### Goal of the exercise
Among the lines below, return each one that contains the word "then".

### Data to use

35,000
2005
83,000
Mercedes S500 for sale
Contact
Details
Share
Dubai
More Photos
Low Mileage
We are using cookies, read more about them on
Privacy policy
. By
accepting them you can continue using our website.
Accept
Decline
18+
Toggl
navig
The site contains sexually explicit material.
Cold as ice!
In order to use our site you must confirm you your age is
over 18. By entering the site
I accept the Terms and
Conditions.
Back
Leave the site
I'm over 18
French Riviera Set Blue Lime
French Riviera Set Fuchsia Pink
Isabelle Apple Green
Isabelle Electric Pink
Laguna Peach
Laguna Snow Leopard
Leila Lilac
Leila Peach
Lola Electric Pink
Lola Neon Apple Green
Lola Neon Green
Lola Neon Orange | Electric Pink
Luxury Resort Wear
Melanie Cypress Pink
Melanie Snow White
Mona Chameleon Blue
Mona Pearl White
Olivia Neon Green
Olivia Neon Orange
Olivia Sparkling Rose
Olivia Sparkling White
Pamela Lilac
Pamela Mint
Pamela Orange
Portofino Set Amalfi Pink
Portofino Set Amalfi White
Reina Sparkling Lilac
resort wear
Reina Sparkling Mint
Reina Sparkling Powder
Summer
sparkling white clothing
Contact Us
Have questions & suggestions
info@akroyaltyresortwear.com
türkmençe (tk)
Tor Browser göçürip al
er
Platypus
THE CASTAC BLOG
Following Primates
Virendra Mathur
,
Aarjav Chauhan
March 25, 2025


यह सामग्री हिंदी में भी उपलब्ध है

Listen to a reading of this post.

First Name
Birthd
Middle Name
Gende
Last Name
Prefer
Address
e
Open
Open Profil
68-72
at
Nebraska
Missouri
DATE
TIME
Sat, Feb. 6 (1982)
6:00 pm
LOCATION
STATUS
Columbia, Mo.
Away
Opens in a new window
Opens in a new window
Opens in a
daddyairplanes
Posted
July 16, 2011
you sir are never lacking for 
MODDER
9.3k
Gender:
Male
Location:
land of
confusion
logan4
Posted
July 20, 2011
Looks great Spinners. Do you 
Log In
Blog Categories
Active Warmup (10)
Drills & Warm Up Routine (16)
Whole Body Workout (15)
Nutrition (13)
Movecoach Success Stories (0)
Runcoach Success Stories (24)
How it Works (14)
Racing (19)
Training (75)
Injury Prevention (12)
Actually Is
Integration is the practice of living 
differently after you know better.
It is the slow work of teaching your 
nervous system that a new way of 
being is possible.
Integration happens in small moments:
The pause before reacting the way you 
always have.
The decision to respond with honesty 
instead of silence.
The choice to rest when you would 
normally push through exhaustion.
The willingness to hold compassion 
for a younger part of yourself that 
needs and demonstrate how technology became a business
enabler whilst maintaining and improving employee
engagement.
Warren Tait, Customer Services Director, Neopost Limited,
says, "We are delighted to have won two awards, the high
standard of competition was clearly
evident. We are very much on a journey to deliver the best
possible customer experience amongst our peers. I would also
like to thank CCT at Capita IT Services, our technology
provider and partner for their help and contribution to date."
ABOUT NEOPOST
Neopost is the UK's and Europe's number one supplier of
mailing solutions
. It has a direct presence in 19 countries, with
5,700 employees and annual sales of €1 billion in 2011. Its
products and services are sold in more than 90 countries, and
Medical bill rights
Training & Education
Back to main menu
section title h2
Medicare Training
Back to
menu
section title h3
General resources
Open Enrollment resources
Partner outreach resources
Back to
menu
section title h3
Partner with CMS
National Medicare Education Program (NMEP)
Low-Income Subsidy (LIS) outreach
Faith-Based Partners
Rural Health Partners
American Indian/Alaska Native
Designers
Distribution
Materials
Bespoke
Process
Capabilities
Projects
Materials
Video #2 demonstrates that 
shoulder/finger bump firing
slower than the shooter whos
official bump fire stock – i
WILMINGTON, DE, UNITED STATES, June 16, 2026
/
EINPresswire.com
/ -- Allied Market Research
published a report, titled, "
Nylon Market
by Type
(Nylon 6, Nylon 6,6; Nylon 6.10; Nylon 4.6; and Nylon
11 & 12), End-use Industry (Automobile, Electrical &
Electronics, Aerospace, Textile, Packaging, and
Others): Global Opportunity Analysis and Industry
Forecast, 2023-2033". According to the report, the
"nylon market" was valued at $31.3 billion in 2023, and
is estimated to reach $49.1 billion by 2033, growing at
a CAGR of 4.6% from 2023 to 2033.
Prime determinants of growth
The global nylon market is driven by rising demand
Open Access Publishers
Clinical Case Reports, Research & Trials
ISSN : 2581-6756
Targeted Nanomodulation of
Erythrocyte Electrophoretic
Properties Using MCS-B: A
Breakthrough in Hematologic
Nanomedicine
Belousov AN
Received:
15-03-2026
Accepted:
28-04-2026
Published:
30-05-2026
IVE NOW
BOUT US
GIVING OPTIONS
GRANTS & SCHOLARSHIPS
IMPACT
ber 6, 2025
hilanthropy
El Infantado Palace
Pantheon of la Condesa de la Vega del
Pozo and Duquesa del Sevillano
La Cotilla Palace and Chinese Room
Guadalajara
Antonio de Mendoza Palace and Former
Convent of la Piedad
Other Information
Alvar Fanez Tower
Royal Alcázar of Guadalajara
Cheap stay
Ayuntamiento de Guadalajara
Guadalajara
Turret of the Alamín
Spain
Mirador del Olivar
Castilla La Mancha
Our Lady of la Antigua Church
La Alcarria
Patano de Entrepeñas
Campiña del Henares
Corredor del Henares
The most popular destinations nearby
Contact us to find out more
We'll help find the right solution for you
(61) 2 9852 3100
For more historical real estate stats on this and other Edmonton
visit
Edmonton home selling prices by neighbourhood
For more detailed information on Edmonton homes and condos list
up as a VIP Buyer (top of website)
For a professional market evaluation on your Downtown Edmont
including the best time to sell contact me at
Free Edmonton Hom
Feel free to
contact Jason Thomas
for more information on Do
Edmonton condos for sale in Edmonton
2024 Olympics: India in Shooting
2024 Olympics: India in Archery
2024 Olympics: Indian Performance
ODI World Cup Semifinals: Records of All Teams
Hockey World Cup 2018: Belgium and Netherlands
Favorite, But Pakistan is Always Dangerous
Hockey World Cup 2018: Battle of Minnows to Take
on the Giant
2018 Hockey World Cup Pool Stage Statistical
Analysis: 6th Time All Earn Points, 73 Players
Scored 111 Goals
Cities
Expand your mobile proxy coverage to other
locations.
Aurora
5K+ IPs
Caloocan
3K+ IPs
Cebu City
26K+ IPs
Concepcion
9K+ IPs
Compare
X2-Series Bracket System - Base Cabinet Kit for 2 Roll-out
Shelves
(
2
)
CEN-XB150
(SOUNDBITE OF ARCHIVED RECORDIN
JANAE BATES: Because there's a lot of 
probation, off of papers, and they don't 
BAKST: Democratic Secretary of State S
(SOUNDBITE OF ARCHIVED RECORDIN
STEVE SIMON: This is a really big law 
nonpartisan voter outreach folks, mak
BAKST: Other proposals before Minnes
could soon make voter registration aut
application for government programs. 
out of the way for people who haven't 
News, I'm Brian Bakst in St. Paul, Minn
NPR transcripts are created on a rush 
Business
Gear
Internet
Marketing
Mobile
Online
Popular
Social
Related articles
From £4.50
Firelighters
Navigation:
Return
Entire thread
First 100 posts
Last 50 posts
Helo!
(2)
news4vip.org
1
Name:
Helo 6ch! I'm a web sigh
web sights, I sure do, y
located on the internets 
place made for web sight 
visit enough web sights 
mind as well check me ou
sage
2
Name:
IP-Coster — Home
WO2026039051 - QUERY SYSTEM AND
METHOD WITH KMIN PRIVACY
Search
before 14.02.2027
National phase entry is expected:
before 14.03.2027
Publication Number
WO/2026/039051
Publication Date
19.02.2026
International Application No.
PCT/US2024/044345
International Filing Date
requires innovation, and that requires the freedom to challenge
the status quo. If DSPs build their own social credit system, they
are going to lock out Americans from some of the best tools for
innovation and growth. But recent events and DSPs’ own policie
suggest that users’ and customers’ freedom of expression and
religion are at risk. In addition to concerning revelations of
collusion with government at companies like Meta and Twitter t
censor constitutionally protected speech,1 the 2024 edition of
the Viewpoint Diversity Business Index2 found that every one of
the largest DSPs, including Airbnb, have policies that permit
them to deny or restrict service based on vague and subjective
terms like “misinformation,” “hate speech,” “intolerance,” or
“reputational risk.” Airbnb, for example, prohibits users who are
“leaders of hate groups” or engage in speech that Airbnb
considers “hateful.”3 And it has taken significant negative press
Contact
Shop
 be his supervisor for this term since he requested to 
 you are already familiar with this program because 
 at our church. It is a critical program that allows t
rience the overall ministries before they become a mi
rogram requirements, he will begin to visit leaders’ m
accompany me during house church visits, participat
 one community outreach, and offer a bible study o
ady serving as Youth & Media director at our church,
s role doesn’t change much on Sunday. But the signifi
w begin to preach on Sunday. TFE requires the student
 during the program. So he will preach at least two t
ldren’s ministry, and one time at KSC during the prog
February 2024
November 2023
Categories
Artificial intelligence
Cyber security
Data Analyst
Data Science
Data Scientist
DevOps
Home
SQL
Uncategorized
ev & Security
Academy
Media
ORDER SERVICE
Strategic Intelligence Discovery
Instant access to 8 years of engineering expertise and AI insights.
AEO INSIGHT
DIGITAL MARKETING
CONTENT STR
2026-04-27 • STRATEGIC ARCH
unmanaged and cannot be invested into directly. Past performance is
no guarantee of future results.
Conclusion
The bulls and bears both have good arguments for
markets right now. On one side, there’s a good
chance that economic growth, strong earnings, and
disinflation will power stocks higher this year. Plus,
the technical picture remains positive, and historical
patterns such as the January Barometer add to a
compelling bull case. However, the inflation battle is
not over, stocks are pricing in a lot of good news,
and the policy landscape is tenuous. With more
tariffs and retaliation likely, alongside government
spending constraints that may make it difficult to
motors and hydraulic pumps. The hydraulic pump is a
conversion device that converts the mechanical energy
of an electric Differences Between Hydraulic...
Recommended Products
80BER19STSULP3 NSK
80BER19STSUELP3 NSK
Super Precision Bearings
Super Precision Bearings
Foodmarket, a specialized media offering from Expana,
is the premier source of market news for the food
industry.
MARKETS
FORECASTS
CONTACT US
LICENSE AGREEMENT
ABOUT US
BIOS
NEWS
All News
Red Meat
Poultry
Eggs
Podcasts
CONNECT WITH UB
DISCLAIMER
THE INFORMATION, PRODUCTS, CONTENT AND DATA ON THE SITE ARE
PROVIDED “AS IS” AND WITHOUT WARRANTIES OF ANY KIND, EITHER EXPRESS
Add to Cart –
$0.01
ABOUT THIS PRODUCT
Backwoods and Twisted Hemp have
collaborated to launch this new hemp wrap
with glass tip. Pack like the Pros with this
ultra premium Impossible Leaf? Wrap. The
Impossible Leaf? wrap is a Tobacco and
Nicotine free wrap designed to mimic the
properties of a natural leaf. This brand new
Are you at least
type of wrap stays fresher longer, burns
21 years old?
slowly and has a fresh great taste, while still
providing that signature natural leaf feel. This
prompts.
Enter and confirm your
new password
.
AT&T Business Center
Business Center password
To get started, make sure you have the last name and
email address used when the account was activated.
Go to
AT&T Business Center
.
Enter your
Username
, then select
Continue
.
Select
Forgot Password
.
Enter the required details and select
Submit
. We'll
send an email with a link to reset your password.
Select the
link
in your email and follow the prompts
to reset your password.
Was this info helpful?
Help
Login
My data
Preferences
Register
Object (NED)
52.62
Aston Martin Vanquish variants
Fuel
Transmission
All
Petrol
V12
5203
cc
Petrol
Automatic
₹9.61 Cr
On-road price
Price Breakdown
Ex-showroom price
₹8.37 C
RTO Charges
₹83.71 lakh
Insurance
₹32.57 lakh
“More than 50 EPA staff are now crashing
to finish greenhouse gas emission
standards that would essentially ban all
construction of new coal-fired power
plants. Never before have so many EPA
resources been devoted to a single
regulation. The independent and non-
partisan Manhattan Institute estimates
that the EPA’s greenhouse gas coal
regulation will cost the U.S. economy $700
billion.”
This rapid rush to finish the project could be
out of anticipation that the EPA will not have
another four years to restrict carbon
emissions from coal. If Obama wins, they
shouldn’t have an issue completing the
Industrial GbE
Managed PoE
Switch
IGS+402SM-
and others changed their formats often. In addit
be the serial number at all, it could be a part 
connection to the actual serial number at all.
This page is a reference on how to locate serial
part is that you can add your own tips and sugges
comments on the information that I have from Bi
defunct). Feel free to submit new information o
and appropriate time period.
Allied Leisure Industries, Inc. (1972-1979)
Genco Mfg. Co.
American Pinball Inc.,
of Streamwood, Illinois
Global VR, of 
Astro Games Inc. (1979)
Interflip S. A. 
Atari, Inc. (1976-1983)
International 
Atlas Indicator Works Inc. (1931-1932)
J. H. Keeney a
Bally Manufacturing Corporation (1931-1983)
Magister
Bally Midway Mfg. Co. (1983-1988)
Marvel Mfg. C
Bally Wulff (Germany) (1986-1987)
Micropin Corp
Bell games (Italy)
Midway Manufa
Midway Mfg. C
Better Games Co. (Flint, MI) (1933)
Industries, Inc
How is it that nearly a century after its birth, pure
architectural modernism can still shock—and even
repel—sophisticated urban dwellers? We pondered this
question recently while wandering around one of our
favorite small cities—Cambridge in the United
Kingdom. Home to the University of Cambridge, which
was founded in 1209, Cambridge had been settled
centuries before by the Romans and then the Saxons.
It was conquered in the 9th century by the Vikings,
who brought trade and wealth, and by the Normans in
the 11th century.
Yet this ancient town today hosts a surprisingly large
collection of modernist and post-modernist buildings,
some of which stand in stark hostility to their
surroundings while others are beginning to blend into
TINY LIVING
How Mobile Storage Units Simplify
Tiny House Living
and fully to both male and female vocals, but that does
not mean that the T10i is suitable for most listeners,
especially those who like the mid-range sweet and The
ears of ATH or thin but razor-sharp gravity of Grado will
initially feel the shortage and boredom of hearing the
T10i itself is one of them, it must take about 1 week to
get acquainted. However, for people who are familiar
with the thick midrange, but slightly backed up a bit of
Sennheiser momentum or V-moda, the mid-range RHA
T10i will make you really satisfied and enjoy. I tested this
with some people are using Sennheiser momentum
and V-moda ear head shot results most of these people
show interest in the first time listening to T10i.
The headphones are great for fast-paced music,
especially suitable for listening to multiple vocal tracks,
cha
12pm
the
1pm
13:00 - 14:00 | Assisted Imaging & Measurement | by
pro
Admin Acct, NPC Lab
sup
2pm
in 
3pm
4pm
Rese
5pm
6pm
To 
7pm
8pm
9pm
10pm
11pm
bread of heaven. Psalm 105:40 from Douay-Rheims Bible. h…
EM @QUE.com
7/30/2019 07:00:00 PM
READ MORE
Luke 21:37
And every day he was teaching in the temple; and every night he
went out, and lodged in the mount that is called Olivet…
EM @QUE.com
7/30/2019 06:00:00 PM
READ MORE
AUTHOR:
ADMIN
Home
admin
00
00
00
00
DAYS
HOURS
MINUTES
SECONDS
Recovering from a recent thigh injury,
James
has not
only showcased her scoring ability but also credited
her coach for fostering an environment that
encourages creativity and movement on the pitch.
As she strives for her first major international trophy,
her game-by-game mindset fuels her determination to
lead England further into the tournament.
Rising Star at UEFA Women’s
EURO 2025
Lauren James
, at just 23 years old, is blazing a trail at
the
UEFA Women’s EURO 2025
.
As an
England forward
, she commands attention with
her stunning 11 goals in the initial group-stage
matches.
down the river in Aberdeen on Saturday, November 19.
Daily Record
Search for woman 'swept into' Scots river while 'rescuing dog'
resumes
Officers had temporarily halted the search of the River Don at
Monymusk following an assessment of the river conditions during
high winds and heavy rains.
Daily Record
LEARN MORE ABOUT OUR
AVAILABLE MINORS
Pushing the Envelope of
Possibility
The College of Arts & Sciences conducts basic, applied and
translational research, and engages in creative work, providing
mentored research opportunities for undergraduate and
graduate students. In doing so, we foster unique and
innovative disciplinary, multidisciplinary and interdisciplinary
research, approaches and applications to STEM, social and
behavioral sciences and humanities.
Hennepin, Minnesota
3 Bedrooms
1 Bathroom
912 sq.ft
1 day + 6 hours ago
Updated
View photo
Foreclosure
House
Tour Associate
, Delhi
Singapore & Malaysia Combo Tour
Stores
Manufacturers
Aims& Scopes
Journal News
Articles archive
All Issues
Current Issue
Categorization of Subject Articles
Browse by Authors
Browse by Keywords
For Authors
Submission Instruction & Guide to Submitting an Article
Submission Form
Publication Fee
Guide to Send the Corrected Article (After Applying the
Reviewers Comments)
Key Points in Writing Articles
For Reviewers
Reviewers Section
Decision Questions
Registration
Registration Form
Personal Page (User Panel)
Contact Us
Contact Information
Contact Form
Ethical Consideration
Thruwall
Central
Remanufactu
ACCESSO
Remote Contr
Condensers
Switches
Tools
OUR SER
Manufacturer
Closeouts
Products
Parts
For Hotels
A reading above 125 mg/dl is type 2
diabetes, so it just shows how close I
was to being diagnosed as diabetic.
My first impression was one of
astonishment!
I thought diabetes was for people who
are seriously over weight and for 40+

### Answer box
, then select
centuries before by the Romans and then the Saxons.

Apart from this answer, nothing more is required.